I am so tired of the perimenopause and menopause marketing nonsense. It is just as bad as when we were adolescents, and teen magazines used to market all the nonsense so we would not think we were not enough. So many women blame every single thing in their lives on being perimenopausal and menopausal. I even started to fall for it last year, and I realized the problem wasn’t hormones; it was my environment and my mindset.
This message was much needed, and as a woman committed to strength training and wellness, I am deeply appreciative of this newsletter. I turn 45 in August, and my goal is to get back to squatting 135 pounds again. I am back to 115 pounds. I will not let age or labels stop me!
Thanks again for your message,
Geneva
Hormonal Fluctuations across the menstrual cycle don’t change how your muscles respond to training.

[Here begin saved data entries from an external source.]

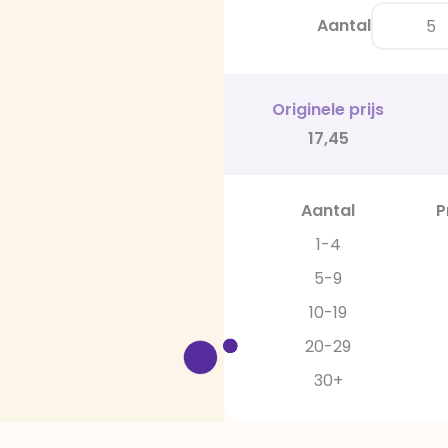
Aantal
Originele prijs
17,45
Aantal
P
1-4
5-9
10-19
20-29
30+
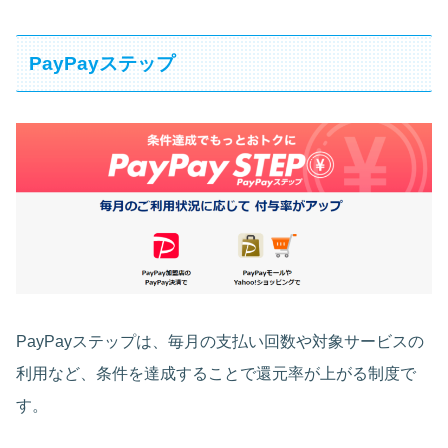
PayPayステップ
PayPayステップは、毎月の支払い回数や対象サービスの
利用など、条件を達成することで還元率が上がる制度で
す。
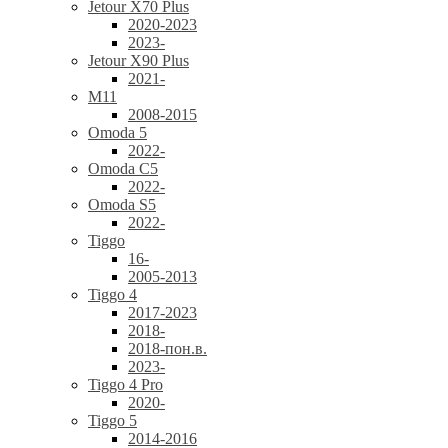
Jetour X70 Plus
2020-2023
2023-
Jetour X90 Plus
2021-
M11
2008-2015
Omoda 5
2022-
Omoda C5
2022-
Omoda S5
2022-
Tiggo
16-
2005-2013
Tiggo 4
2017-2023
2018-
2018-пон.в.
2023-
Tiggo 4 Pro
2020-
Tiggo 5
2014-2016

While these conversations about perimenopause and menopause are welcomed because we need to be talking about bone density loss, increased risk of osteoporosis, muscle loss, sexual changes, and so forth. This should not be a time for women to start placing labels and limits on themselves, or take us back to the self-loathing of adolescence.
What I really love is all of the research coming out about women’s hormonal cycles and training.
A 2023 review, a 2020 meta-analysis, and multiple systematic reviews all point in the same direction: normal hormonal fluctuations across the menstrual cycle don’t meaningfully change how your muscles respond to training.
A study led by Dr. Lauren Colenso-Semple measured muscle protein synthesis and obtained muscle biopsies from menstruating women during both the follicular and luteal phases.
The study found that resistance training significantly increased muscle protein synthesis in both phases, with no meaningful difference between them; protein breakdown rates were also identical across phases. Energy, mood, and comfort vary across the cycle, and those experiences are real, but the muscle-building machinery underneath keeps working every day, so train when you can and adjust intensity based on how you feel, not what a calendar says.
When my cycle starts, I prefer yoga and stretching, and by the second day, I am okay with strength training. Lately, it seems that lifting on my cycle works even on the first day. It really depends on the month and how I am feeling.
As always, it is important to listen to your body!
Revisiting My Health and Wellness Goals for 2026
- Prioritizing Healthy Relationships: Reconnecting with my favorite people and meeting new favorite people
- Reconnecting with my body: Allowing myself to feel again.
- Living my inner mantra: I am vibrant, and I radiate vitality
- Continue to menu plan and prepare meals to avoid coming home and not knowing what to do.
- Fresh Fish once per week
- Squat 135 easy for 10 reps
- Lift at least 3 days per week
- No more Mayonnaise: chocolate, sparkles, a hint of spiciness, and a touch of leopard.